**Brief**
What is needed is the run of lines from the one with "List each element's" through the close of the data, set down exactly.

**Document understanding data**
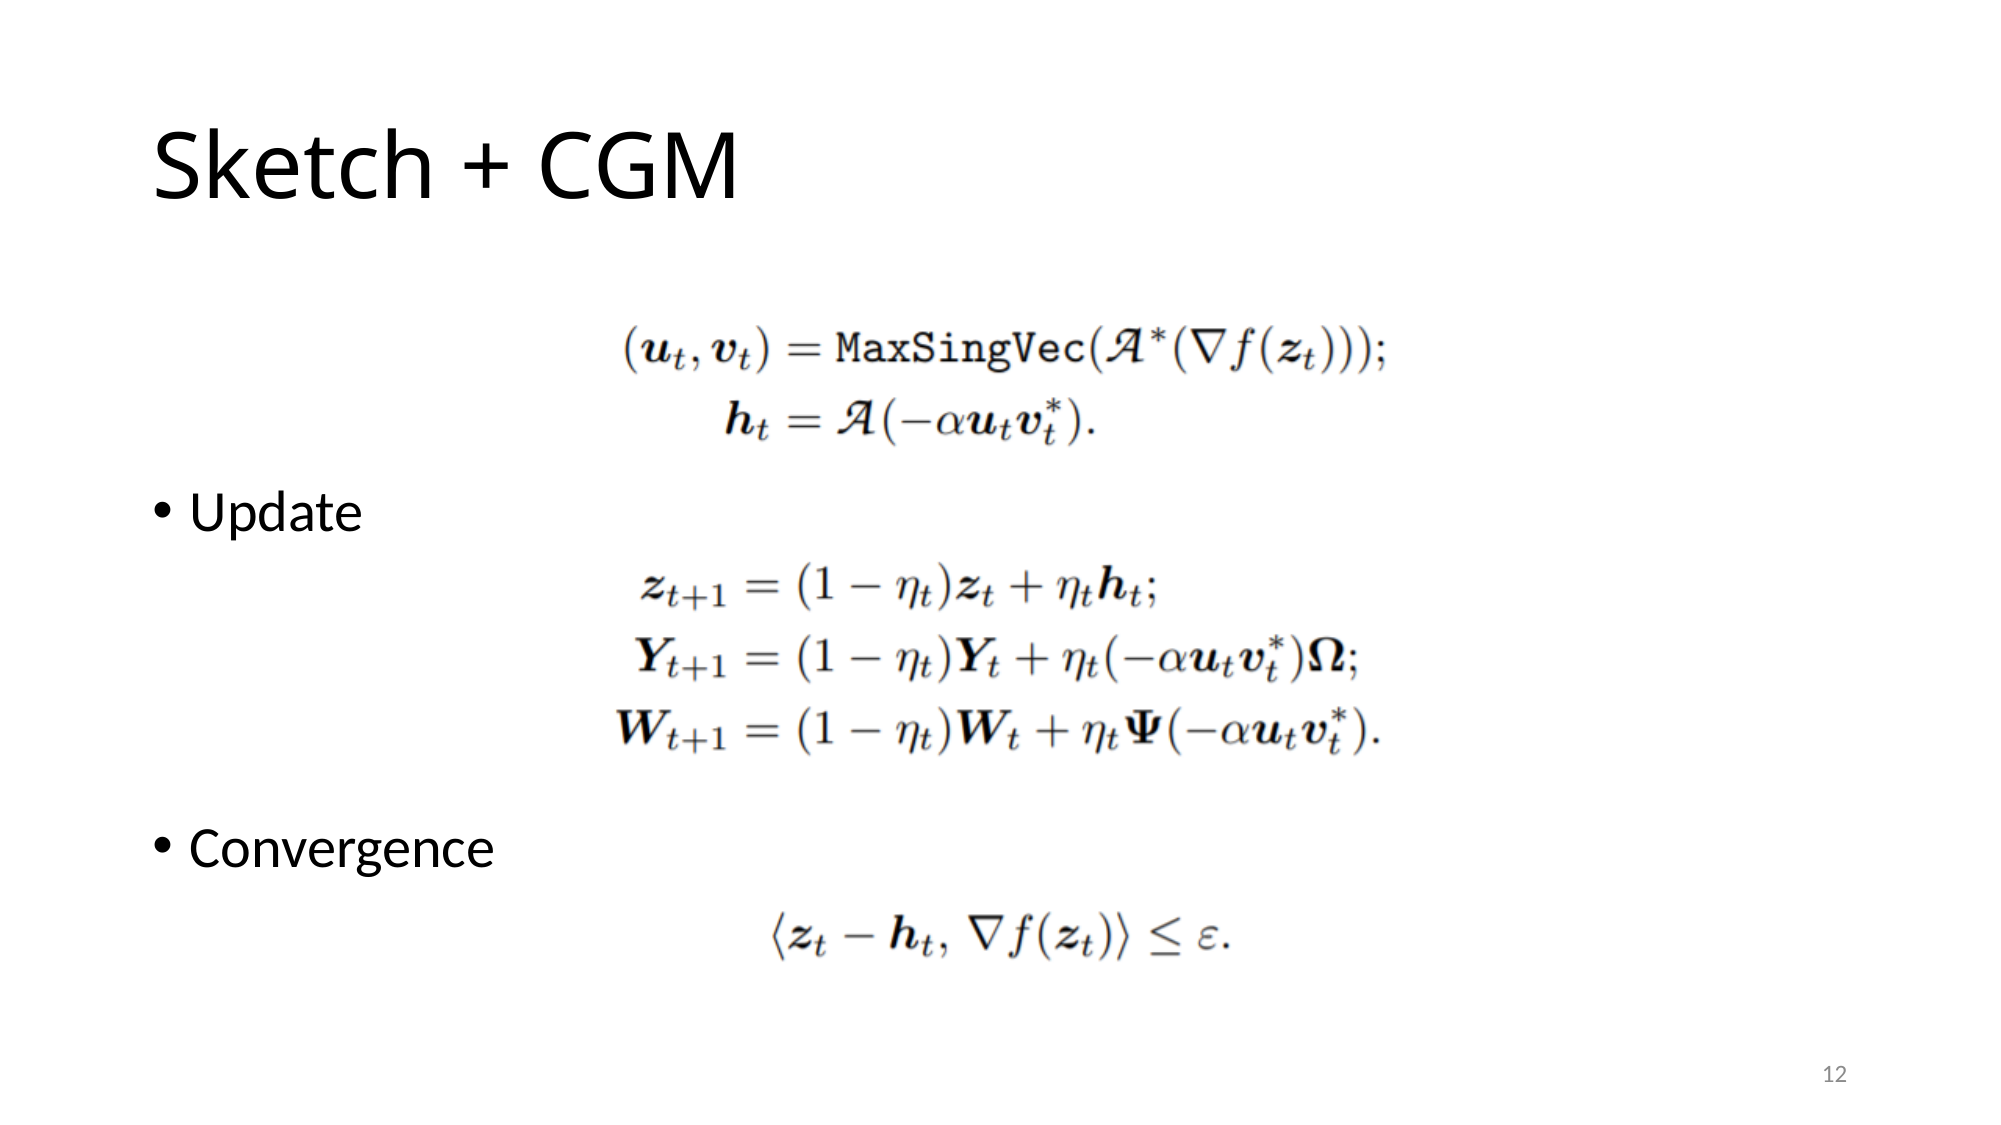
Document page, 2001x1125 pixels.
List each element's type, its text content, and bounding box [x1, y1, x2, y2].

picture [565, 523, 1435, 790]
title Sketch + CGM [137, 59, 1863, 278]
slide_number 12 [1412, 1042, 1863, 1103]
picture [743, 863, 1257, 984]
list Update Convergence [137, 299, 1863, 1014]
picture [592, 299, 1408, 462]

**Solution for this problem**
List each element's type, its text content, and bounding box [x1, y1, x2, y2].

picture [565, 523, 1435, 790]
title Sketch + CGM [137, 59, 1863, 278]
slide_number 12 [1412, 1042, 1863, 1103]
picture [743, 863, 1257, 984]
list Update Convergence [137, 299, 1863, 1014]
picture [592, 299, 1408, 462]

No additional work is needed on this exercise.